The author follows these excellent illustrations by saying "To understand why, you need to understand the definition of the two statistics" but never provides the definitions. If NYT provided definition links to Wikipedia, instead of their own search engine, this omission could have been nicely resolved. The reader's state of awareness goes from vague to clear, and back to vague. Instead of using the PGP model, the author has used a GPG model.[PGP: Particular—General—Particular. Frederick Mosteller, "Classroom and Platform Performance", The American Statistician, February 1980, Vol. 34, No.1, pp. 11-17.]

So many benign, slow-growing adrenal tumors are found on CT that some have taken to calling them incidentalomas. There is a similar observation about a form of breast cancer, ductal carcinoma in situ: many die with it, few die of it.

-- Niels Olson (email)


If a treatment is only symptomatic then early or late diagnosis may not matter at all. If the therapy treats disease progression, then early treatment may make a much larger difference on the survival time. Communicating this concept is often done with graphs that show a decline in status and the "catch-up" effect with a symptomatic therapy.

Cancer therapies often use biomarkers to link their drug to something critical (like survival time), but diseases of the central nervous system rarely have these markers.

-- Chris Pounds (email)


For an interesting analysis of non-cohort survival measures and distortions caused by changes in diagnosis numbers, see Samuel H. Preston, "Relations among Standard Epidemiologic Measures in a Population," American Journal of Epidemiology, 126 (1987): 336-45.

-- Sherman Dorn (email)


Can a Kindly Contributor find a link to this article?

Thanks

ET

-- ET


http://aje.oxfordjournals.org/cgi/content/abstract/126/2/336

RELATIONS AMONG STANDARD EPIDEMIOLOGIC MEASURES IN A POPULATION

SAMUEL H. PRESTON Population Studies Center, 3718 Locust Wallc/CR, University of Pennsylvania, Philadelphia, PA 19104. (Send reprint requests to Dr. Samuel H.Preston at this address.)

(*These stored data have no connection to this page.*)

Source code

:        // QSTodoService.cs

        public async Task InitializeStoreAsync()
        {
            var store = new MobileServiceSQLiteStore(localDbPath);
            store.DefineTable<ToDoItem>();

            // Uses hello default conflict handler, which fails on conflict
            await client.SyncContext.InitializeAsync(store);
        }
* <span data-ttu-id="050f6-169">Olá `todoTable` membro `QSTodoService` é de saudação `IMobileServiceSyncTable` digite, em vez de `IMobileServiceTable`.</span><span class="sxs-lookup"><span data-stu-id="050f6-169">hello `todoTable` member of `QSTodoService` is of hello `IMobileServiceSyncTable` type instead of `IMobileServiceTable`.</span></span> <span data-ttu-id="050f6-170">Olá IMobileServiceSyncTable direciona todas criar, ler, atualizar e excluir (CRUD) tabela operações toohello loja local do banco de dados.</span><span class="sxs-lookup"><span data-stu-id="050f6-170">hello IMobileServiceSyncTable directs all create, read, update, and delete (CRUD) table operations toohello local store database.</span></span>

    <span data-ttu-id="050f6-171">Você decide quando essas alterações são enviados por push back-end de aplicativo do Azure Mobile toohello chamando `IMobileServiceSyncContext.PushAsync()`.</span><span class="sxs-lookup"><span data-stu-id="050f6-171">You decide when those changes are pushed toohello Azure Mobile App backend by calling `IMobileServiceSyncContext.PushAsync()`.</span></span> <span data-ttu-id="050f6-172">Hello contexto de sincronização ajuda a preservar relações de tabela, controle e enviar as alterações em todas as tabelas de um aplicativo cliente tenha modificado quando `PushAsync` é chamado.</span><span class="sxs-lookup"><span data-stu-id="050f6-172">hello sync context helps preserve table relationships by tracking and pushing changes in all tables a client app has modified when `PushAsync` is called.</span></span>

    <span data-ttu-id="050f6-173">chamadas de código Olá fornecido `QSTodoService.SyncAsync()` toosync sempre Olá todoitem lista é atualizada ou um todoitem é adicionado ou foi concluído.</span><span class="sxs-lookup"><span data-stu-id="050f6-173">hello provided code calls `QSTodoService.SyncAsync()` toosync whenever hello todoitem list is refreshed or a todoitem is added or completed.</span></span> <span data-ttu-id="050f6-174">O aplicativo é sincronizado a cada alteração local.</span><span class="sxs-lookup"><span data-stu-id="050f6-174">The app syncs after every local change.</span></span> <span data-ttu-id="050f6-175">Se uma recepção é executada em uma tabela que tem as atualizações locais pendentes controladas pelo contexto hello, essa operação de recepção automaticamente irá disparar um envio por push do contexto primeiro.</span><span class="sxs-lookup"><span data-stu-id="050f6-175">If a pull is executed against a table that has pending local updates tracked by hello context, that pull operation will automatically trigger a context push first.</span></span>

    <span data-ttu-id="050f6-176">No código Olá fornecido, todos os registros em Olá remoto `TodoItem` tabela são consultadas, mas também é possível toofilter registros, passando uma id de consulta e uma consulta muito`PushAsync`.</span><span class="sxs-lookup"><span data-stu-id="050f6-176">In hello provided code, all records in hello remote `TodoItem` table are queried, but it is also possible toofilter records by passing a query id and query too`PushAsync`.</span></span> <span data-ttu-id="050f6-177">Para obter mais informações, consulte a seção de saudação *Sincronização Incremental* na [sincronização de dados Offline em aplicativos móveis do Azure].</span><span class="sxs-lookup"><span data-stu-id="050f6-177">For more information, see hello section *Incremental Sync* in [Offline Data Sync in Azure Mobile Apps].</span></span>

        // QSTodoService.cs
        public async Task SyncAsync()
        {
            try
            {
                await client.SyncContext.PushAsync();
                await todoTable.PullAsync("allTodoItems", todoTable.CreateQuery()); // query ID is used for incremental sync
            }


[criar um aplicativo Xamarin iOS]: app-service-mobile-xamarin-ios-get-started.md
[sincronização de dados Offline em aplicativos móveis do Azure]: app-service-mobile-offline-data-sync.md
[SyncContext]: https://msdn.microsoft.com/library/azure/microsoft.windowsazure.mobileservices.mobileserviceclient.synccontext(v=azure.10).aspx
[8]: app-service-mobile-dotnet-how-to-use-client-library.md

Recent developments In population mathematics apply to measurement issues in epidemiology. In particular, they demonstrate explicitly the relations that prevail among incidence, prevalence, case-fatality, mortality, and duration of illness in a population at a moment in time, rather than in a cohort of persons followed through time (or in a population artificially assumed to be stationary). They indicate explicitly how certain common indicators such as the ratio of deaths to new cases should be interpreted. They also suggest possible new strategies for estimating certain measures, but these would require some reorientation of current approaches to measurement.